Now the Web is offering a new medium for such collections. "It is a powerful tool in the effort to preserve," Ms. Oliver said, "but there has to be someone in the family willing to take the time to document and put it up on the Web."
According to Gary Hauser, owner of Food for Thought Software, a maker of recipe programs, there are quite a few people willing to take the time. His software, called Now You're Cooking, is a top seller among many titles catering to recipe collectors. "There are a lot of proud cooks out there," he said.
Unlike printed cookbooks, Web sites enable cooks and their audiences to exchange comments and build on one another's recipes and lore. For Mrs. Meyer and her Hungarian heirloom recipes ("all original - no cans of Campbell's soup in my food"), the biggest surprise was that her Web site (homepage.interaccess.com/˜june4) attracted quite a following. After her son helped her create the site three years ago, strangers apparently found it through word of mouth or search engines.
"I couldn't understand why anyone other than my own family would be interested in this," said Mrs. Meyer, whose ancestors and in-laws came from Hungary and Transylvania, now part of Romania. "But you begin to realize it's not always about the recipe. It's about feeling connected." She has also published a small cookbook, which is in its third printing and is being sold through her site.
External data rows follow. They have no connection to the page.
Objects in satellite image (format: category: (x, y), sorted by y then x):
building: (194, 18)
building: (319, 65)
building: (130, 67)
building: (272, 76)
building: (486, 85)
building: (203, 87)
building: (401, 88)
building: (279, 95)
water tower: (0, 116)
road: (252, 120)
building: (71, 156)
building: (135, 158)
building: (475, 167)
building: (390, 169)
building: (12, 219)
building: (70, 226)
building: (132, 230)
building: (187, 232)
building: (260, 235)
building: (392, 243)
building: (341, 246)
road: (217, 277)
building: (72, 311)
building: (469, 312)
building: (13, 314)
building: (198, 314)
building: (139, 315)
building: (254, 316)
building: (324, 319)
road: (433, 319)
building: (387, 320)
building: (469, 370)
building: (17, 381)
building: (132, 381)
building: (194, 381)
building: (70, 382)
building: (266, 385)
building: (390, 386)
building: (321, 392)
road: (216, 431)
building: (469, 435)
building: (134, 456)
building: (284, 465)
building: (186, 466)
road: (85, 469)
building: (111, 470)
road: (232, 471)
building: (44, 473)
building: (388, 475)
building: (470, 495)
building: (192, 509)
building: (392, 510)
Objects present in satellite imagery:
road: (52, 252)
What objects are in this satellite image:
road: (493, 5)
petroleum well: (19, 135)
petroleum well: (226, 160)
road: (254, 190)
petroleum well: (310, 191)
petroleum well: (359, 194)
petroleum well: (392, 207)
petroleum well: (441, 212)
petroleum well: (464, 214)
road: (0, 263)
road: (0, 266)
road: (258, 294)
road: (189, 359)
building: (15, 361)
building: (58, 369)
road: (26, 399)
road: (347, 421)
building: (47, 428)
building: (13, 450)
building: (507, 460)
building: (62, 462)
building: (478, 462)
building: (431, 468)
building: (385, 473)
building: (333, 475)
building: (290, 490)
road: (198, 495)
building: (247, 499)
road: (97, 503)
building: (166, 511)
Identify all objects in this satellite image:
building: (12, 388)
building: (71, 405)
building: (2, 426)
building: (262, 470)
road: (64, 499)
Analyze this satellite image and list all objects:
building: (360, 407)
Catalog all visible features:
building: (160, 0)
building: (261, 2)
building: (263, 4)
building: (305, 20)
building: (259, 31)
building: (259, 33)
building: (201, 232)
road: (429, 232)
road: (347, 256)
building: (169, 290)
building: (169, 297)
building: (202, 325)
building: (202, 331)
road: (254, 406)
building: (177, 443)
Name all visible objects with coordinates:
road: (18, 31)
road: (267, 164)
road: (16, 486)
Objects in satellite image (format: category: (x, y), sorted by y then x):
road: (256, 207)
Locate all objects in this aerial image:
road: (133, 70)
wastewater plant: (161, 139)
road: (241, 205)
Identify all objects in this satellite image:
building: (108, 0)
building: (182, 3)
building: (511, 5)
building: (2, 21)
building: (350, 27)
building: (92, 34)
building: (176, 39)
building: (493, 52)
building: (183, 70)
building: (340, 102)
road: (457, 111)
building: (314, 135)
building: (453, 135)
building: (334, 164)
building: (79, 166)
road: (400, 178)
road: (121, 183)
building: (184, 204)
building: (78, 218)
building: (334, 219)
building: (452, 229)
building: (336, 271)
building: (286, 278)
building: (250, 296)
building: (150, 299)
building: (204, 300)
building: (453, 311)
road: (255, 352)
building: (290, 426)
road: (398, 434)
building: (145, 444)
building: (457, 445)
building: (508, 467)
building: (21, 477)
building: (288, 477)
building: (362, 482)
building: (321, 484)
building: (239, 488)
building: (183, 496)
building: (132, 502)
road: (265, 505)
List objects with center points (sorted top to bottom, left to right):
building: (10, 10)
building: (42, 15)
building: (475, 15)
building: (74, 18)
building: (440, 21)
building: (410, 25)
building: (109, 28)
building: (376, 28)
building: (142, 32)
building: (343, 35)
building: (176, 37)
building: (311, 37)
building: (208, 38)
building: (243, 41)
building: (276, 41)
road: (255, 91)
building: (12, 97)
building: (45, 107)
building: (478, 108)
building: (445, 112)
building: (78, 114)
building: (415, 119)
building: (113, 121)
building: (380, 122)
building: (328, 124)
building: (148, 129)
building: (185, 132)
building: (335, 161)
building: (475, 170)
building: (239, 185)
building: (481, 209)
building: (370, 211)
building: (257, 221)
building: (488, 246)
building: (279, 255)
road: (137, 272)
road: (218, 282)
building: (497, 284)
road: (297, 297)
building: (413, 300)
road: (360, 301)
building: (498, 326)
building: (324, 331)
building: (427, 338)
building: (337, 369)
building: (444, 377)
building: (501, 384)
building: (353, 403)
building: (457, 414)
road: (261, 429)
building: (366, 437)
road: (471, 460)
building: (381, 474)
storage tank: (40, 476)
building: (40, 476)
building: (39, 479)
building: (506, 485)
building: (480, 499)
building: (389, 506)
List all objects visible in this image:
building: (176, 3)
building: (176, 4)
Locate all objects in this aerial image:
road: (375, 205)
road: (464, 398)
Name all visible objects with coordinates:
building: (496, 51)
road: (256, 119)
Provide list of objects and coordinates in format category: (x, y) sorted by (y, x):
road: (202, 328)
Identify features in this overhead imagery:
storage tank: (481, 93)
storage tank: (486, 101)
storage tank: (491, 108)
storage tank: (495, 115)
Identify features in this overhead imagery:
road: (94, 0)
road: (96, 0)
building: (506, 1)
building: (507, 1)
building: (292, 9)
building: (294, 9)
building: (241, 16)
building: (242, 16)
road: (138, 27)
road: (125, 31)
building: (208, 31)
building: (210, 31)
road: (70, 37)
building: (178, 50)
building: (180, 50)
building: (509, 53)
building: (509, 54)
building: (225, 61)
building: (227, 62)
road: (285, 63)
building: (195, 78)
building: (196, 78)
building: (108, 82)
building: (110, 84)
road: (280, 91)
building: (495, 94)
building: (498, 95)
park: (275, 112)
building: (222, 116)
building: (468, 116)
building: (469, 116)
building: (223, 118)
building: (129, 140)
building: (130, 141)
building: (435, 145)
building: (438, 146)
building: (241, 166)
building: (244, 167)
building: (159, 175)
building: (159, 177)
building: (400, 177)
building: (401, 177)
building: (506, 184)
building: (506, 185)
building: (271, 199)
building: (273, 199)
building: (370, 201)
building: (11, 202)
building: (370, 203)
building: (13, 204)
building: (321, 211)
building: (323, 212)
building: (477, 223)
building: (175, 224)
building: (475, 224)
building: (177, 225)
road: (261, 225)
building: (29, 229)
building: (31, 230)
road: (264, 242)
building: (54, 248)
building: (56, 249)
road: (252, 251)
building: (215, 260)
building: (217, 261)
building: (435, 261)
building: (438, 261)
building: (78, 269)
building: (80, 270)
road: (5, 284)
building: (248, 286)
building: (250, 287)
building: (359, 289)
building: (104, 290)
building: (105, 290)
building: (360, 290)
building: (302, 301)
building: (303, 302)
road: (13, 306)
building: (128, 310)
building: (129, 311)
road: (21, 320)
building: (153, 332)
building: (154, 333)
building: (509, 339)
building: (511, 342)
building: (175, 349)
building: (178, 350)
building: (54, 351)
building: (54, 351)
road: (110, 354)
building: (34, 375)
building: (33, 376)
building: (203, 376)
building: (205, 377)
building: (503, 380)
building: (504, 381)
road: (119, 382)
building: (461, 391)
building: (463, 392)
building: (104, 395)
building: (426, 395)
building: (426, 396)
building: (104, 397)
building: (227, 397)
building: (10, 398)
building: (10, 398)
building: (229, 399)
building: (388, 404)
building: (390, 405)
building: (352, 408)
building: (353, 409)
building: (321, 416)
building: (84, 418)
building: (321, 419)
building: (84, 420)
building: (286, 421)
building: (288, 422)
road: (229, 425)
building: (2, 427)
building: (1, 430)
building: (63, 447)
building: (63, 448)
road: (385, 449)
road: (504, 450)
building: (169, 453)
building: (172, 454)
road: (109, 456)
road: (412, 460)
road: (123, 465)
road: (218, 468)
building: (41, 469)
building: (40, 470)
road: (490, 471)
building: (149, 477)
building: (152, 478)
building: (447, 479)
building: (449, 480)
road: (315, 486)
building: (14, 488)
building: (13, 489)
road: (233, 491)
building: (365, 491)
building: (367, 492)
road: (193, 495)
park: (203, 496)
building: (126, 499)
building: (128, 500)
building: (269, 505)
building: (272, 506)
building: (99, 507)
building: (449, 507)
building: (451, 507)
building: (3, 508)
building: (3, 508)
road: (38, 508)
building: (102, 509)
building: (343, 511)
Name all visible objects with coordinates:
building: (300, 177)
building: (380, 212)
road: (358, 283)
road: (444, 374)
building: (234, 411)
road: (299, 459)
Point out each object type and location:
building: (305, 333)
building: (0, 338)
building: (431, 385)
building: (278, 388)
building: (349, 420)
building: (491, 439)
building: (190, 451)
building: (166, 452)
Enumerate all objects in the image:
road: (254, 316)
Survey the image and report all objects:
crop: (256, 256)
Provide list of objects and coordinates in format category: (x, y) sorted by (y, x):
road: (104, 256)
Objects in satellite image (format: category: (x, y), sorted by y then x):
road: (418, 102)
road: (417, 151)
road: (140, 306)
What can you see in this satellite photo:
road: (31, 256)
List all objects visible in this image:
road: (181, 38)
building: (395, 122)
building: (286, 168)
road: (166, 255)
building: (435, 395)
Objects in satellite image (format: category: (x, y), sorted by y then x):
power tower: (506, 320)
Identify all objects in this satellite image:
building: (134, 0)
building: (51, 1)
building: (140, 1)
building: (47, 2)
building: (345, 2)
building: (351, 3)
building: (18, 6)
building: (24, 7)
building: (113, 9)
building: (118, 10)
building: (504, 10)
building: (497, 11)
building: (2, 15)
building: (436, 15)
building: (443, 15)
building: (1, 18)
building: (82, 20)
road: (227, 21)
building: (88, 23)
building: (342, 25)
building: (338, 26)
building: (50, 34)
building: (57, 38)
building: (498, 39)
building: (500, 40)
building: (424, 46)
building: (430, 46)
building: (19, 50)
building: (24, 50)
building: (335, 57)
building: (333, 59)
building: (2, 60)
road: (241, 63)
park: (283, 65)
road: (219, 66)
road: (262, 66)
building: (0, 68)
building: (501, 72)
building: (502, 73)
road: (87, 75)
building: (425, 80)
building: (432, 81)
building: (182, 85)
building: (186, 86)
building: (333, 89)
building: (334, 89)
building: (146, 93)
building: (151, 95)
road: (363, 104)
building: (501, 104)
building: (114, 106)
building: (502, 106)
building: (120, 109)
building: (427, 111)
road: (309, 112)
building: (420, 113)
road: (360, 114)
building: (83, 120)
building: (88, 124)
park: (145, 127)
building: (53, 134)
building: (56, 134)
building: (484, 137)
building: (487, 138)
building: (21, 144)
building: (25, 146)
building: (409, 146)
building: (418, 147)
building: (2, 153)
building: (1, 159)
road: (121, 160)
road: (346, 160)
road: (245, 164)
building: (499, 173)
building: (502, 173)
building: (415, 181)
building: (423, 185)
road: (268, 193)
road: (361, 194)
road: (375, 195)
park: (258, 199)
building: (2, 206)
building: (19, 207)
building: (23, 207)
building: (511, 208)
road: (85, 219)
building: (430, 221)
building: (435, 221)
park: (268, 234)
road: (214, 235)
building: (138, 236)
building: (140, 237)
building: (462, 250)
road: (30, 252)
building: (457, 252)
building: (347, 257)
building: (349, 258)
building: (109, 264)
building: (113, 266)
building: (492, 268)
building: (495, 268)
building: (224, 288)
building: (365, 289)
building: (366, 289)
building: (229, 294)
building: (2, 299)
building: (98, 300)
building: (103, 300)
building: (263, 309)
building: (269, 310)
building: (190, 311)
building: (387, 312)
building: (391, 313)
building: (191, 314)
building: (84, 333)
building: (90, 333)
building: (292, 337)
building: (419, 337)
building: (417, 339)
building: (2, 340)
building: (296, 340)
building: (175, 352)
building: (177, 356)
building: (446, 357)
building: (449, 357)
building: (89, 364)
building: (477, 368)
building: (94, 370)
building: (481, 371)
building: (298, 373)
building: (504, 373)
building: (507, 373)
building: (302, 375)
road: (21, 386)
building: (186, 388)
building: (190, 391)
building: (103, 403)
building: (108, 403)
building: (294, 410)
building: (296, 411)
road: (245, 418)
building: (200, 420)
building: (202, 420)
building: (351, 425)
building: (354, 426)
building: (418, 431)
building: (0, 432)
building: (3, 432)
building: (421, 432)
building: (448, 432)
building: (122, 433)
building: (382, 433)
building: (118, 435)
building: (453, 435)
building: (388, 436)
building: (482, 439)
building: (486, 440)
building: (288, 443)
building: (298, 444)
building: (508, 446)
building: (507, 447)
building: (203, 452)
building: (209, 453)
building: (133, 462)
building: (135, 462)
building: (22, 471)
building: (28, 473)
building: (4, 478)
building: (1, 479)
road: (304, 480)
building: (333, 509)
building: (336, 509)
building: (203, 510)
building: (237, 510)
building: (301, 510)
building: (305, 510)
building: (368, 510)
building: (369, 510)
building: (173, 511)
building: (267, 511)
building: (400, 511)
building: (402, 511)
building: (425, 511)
Letters and e-mail pour in from all over the world. With close to a hundred recipes on the site, she is constantly fielding questions about her family origins and responding to messages letting her know that her recipes have helped salvage part of a family's lost heritage.
"I thought my father's recipes died when he did," one person said. Another told her: "Mom died last year and I was looking for the creamed zucchini recipe. I could not remember how she made it. Thank you so much. So many of my mom's recipes are on your site."
Some sites offer a bit of family color and even a hint of intrigue. On the Thaemlitz family site (www.comatonse.com/writings/recipes.html), a recipe for Grandma Mary's "That's Italian" Jewish Ghetto Spaghetti Sauce comes with this anecdote: "I vividly recall the catfighting between Ma and Mary as Ma tried to take measurements while Mary made the sauce without ever measuring ingredients."
The site is maintained by Terre Thaemlitz, a 32-year-old disc jockey and alternative music producer, who decided that he would get some of "the key family dishes" online for his brother and sister before his recent move to Japan.
"Relatives who are online have said one thing or another, usually contesting an ingredient and suggesting changes," he said. "I've had to do some late-night rewriting of Ma's recipes when she finally got a chance to look the page over."
For some, the main motivation for posting recipes on the Web is simply convenience. Ed Ford, 56, who works at First Union National Bank in Charlotte, N.C., said his recipe site (www.geocities.com/ed_ford_99/cookbook/cb-cover.html) was a result of a bit of housekeeping.
"I was tired of all those recipes on scraps of paper stuffed in a drawer," he said. "My wife knew where everything was, but I couldn't find anything." So he put them on a Web site for easy reference, not only for himself but for his two sons and their wives as well.
"I would have to say the Ford Family Christmas Eve Chili" - an annual tradition since 1956 - "is one of the most special recipes on the site," he said.
Kilty Spoke, a 44-year-old school secretary in Buchanan, Mich., put her family recipe collection on the Web (www.qtm.net/˜zookeeper/recipes) so she will have access to it while traveling.
Her daughter, Gina, who has her first off-campus apartment at Purdue University, often calls to ask her to add particular family favorites to the site and has begun to add recipes of her own.
"If my daughter's feeling homesick and wants to make a comforting family recipe," Kilty Spoke said, "she can seize that Betty Crocker moment and have our recipes in a flash. It really is comforting."